As Kitty Foth-Regner’s mother lay in a morphine-induced coma in a nursing home dying, she wracked her brain for something that would bring a sense of closure to her mother’s life. A devout Christian woman, Regner’s mother had prayed unceasingly for her daughter to come to a saving faith, to put her trust in Jesus, to join her in heaven. As her journals later revealed, her sweet Kitty’s lost state was the one unsettled note in a life fully lived. She couldn’t imagine Heaven Without Her.
Searching her mind for something that would encourage her mother to release her tenuous grasp on life, Regner whispered, “I’ll see you there Mom.” There being heaven, of course.
It was a promise, one that I intended to keep. Of course, I had no idea what this could possibly mean.
Shaken to the core by the loss of her deeply beloved mother, Regner dives into the search for God with a systematic ferocity that leaves no stone unturned. Seeking first to determine if God exists, she uncovers the evidence and questions critically. After finding that there is in fact a divine, creative force at work she goes on to discard one belief system after another as she tries to determine which God is the one in charge. In her memoir of spiritual discovery Regner shares her findings, the paths she explored, the proof she found, her skepticism, and eventual discovery of the truth.
With a history of technical and copy writing as a career, Regner’s prose is lucid, witty, and terribly accurate. A pleasure to read, her descriptions accurately capture her life pre-conversion, during the muddling searching times, and post-conversion. When I think back to my own journey in faith everything she writes rings true. The mocking disdain of God and His followers, the surrender, the irrepressible spontaneity of evangelization; though our stories are different they’re the same. The story of Jesus in pursuit of His bride – I’m sure many readers will resonate with her memoir.
Regner’s writing flips between the past (recalling her childhood, teen years, adult relationship with her mother), and her time of exploration, coming to faith and growth as a new believer. The regularity of these changes left me a bit lost at times, normally I’m on-the-ball with shifts in scene and story, but the short reading periods afforded to me as a mother left me trying to piece together a timeline that seemed occasionally fuzzy. I also wonder about her husband’s coinciding journey to faith. Though she mentions sharing her discoveries with him, his dovetailed testimony is missing. His agreement with her beliefs seems to pop out of nowhere.
Otherwise I found Regner’s unveiling of the basic proofs for the veracity of Christianity as she discovered them for herself fascinating.
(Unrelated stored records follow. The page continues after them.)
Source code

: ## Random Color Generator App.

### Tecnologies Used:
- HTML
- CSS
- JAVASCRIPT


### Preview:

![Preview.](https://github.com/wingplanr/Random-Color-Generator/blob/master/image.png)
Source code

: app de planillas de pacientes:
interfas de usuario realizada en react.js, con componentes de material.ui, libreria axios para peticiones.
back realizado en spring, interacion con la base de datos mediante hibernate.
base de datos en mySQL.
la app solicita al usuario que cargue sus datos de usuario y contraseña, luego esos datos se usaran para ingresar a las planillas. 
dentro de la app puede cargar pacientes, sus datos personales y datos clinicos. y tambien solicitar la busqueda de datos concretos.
From young earth creation science to logical arguments and proof for the historic resurrection of Christ, it’s all here. Along with her valuable end-notes Regner even includes a Bibliography of worthwhile titles to guide fellow questioners in their search for answers.
Entertaining, informative, and moving, I recommend Heaven Without Her to anyone interested in reading how the evidence for the orthodox Christian faith drew one woman to Jesus. Her transformed life and passion for God are a beautiful testimony to God’s continued work in His children.